In den Vierziger- und Fünfzigerjahren suchte Erich Heckel neue Möglichkeit, tastete sich zum Beispiel in seinen wunderbaren Stillleben an die Schablonen-Flächigkeit eines Henri Matisse heran, vertiefte sich gleichzeitig immer wieder in das individuelle Antlitz. Bewegend ist seine liebevolle Hinwendung zu verstorbenen Kollegen wie Kirchner oder Paul Klee. In den Grafiken überlagern sich die Schichten Erinnerung, ästhetische Strategie und psychologische Sensibilisierung. Nicht umsonst heißt die Schau im Buchheim Museum „Einfühlung & Ausdruck“. Solch Feinnervigkeit ist von Anfang an im Schaffen Heckels zu erspüren. Der „coole“ Expressionist einer urbanen, gehetzten Welt war er nie.

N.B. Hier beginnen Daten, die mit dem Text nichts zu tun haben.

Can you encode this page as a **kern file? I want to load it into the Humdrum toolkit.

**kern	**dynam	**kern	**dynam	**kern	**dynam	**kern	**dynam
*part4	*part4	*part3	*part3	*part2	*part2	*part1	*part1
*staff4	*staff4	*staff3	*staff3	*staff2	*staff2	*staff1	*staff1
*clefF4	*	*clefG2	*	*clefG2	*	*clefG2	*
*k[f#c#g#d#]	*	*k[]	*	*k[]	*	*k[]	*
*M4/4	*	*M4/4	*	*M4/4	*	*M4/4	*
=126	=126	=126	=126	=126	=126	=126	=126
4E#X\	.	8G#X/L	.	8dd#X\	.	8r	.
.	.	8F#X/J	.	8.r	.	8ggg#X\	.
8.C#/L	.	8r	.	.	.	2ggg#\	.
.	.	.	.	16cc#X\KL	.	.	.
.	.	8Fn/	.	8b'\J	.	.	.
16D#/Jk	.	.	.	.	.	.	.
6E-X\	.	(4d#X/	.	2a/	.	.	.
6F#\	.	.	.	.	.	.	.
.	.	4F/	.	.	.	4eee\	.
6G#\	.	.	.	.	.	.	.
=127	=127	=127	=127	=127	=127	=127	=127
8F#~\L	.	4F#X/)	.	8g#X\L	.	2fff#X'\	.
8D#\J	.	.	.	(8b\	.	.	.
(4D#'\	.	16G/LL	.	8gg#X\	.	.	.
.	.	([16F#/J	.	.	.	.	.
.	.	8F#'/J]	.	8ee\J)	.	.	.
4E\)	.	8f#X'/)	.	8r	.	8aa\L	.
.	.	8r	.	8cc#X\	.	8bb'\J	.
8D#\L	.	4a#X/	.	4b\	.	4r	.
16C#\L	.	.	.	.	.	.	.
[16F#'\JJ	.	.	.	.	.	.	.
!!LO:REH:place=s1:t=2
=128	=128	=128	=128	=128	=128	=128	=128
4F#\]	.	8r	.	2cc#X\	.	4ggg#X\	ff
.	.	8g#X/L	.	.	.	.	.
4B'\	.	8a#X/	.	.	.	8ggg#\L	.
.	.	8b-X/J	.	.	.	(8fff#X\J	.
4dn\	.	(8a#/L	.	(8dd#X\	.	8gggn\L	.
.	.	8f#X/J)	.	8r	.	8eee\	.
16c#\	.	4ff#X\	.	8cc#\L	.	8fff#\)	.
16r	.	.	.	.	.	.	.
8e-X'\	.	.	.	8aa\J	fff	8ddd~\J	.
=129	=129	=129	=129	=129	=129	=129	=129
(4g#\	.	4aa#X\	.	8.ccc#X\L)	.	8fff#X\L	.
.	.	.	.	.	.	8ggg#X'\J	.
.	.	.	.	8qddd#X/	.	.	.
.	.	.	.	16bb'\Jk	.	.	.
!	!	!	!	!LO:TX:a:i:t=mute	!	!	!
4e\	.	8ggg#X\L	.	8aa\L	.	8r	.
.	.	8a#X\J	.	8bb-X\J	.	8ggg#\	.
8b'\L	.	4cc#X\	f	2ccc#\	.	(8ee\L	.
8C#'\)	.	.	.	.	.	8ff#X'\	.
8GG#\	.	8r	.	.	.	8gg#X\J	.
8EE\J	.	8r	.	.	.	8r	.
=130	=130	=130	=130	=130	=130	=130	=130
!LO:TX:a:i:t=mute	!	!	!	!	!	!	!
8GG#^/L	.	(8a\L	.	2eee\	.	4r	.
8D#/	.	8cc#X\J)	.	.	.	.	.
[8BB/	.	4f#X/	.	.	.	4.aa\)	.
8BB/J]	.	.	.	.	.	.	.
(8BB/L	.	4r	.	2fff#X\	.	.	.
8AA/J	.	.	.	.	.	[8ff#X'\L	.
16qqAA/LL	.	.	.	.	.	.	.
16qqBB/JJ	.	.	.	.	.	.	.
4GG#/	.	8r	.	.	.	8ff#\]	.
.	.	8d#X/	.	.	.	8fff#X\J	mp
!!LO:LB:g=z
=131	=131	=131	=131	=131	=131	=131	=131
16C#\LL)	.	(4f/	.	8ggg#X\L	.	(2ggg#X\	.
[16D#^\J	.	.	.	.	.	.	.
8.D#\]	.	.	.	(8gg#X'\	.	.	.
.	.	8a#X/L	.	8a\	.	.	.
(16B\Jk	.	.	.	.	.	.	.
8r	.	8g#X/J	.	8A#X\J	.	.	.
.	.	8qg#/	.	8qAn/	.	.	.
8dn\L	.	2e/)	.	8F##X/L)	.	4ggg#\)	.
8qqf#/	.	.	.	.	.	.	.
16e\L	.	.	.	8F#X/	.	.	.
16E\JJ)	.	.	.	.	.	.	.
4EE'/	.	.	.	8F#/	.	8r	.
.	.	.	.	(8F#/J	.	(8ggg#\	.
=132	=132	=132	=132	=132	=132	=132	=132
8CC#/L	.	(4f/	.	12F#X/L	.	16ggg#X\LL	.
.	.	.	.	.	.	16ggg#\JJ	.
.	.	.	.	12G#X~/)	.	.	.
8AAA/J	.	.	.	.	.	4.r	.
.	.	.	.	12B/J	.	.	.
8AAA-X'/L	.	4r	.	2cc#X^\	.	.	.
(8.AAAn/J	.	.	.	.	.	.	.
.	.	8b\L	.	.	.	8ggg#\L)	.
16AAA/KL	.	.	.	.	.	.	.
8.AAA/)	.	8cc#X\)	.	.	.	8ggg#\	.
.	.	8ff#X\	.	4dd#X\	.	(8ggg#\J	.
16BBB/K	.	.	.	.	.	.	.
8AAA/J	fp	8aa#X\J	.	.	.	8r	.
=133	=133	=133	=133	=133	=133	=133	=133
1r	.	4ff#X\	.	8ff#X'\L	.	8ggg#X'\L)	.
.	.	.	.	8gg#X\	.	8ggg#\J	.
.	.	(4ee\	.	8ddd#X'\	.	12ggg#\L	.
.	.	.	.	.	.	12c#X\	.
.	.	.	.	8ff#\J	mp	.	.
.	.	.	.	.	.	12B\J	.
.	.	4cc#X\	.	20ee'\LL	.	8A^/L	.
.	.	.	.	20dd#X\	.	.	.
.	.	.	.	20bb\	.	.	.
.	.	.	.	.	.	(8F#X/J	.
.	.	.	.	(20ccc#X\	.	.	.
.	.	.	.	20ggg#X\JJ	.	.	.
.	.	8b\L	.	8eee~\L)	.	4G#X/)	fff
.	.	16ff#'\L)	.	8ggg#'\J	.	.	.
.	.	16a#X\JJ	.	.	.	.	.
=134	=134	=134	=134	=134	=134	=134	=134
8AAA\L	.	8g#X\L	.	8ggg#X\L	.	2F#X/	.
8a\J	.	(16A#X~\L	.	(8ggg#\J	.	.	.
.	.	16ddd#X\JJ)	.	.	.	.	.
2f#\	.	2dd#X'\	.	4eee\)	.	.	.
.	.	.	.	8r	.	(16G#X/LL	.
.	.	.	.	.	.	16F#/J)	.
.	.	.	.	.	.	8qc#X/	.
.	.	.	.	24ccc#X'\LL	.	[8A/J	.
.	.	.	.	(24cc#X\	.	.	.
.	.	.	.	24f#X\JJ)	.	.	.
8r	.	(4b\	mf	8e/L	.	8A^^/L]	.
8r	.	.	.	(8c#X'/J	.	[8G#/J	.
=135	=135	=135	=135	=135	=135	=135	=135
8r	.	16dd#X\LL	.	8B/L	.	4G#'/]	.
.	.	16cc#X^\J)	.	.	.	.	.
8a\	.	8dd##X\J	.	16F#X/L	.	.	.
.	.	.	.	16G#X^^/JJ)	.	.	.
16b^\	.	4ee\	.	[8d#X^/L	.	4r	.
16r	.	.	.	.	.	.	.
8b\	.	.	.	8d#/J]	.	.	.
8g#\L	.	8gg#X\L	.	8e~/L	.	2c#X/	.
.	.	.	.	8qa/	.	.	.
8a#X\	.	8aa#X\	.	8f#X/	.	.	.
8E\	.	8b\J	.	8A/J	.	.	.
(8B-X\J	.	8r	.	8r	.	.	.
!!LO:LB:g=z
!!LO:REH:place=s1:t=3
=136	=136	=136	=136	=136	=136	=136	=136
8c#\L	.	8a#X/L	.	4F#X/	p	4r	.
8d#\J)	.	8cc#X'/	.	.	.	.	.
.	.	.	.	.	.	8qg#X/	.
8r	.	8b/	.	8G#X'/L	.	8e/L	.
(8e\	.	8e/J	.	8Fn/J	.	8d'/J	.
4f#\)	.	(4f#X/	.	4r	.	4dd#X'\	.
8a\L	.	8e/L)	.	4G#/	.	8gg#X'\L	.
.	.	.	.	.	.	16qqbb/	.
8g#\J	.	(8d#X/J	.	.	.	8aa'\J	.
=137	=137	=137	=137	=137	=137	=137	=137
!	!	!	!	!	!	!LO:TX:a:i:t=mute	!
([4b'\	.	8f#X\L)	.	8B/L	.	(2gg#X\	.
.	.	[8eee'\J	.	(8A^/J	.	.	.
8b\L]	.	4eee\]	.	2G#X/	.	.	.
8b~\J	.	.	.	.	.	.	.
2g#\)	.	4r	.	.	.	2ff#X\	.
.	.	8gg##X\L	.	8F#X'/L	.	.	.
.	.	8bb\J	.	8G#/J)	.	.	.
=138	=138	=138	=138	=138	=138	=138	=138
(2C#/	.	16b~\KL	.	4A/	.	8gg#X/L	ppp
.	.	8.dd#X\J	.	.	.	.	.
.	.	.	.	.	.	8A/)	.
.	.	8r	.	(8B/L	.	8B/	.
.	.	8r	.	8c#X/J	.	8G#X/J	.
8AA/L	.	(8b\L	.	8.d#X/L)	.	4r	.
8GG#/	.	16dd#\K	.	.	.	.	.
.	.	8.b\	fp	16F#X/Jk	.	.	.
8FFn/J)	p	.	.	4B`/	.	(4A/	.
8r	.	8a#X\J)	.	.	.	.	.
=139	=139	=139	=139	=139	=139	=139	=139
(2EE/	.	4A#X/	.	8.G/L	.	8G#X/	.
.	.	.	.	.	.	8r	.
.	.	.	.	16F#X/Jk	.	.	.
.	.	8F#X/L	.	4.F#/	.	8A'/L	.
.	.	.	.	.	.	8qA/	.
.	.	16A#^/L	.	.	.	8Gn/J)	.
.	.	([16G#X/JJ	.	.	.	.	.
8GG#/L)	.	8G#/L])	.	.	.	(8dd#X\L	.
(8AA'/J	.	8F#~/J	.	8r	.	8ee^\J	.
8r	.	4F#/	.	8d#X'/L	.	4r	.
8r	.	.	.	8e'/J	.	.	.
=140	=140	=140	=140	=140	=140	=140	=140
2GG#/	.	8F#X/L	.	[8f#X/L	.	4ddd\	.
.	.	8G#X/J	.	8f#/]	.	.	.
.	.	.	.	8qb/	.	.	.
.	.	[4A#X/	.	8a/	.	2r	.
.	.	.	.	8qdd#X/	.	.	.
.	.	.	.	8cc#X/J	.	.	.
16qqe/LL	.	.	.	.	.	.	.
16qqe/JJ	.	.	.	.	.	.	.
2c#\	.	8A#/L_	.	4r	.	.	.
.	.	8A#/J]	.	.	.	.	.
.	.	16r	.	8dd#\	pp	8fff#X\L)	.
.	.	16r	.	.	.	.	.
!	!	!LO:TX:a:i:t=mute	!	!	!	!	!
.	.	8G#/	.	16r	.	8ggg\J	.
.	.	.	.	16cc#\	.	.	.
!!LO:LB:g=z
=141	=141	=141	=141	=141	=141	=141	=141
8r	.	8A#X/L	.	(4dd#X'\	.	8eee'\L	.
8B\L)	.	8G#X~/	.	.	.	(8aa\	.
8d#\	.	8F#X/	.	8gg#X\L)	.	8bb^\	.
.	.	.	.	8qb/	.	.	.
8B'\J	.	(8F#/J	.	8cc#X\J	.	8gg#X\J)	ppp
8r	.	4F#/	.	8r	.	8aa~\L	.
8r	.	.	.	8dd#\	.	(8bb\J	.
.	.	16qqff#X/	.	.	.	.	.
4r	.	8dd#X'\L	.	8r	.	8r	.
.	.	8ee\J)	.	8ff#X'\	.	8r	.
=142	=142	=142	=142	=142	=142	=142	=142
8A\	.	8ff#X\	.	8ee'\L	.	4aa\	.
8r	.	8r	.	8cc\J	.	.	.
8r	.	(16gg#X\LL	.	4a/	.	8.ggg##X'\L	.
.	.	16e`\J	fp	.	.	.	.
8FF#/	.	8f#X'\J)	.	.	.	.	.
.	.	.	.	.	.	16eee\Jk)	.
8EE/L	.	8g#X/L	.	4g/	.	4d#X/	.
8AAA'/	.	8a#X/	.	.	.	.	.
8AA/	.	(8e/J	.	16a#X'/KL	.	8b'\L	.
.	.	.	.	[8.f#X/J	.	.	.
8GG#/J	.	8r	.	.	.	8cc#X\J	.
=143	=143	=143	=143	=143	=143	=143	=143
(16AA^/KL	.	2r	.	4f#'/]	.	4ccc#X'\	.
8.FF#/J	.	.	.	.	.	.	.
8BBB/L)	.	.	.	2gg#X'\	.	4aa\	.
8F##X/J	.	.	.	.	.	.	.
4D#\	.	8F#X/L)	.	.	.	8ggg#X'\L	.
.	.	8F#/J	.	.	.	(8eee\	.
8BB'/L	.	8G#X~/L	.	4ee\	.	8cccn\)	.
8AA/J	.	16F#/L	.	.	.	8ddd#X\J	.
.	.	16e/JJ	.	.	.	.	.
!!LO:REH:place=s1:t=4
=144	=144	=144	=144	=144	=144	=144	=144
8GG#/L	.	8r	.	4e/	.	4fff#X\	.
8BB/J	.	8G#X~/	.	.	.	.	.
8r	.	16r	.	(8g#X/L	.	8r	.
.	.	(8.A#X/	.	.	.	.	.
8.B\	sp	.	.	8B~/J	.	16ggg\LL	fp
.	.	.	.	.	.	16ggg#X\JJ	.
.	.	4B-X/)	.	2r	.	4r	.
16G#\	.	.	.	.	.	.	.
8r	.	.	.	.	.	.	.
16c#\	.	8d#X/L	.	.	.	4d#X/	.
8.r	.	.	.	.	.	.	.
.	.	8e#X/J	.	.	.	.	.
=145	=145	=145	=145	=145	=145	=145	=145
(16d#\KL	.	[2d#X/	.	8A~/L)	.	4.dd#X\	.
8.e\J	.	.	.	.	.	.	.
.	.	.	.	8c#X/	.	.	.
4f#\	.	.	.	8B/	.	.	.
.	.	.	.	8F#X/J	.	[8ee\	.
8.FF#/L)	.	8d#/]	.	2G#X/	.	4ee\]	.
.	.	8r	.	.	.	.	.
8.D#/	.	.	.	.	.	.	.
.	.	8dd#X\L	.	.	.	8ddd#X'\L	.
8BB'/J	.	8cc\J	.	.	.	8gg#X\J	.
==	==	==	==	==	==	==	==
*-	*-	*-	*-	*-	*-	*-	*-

So scheute er weder vor einem religiösen Motiv wie der „Madonna von Ostende“ – 1916 im Krieg für die Soldaten unendlich wichtig – zurück, noch vor dem traditionellen Genre der Landschafts- oder Stilllebenmalerei. Als Bayerin geht einem insbesondere bei den Bergen das Herz auf. Er versuchte es erst gar nicht mit der nach dem Zweiten Weltkrieg favorisierten ungegenständlichen Kunst. Zum Glück respektierte man schließlich den einst Verfemten, machte ihn in Karlsruhe zum Professor und lud ihn 1955 zur ersten Documenta nach Kassel ein. Danach würdigten ihn große Retrospektiven – auch in München.

Bis 6. Juni,

Di.-So. 10-17 Uhr; Katalogbuch: 32 Euro; Online-Ticket (auch bei Inzidenz unter 50!): www.buchheimmuseum.de.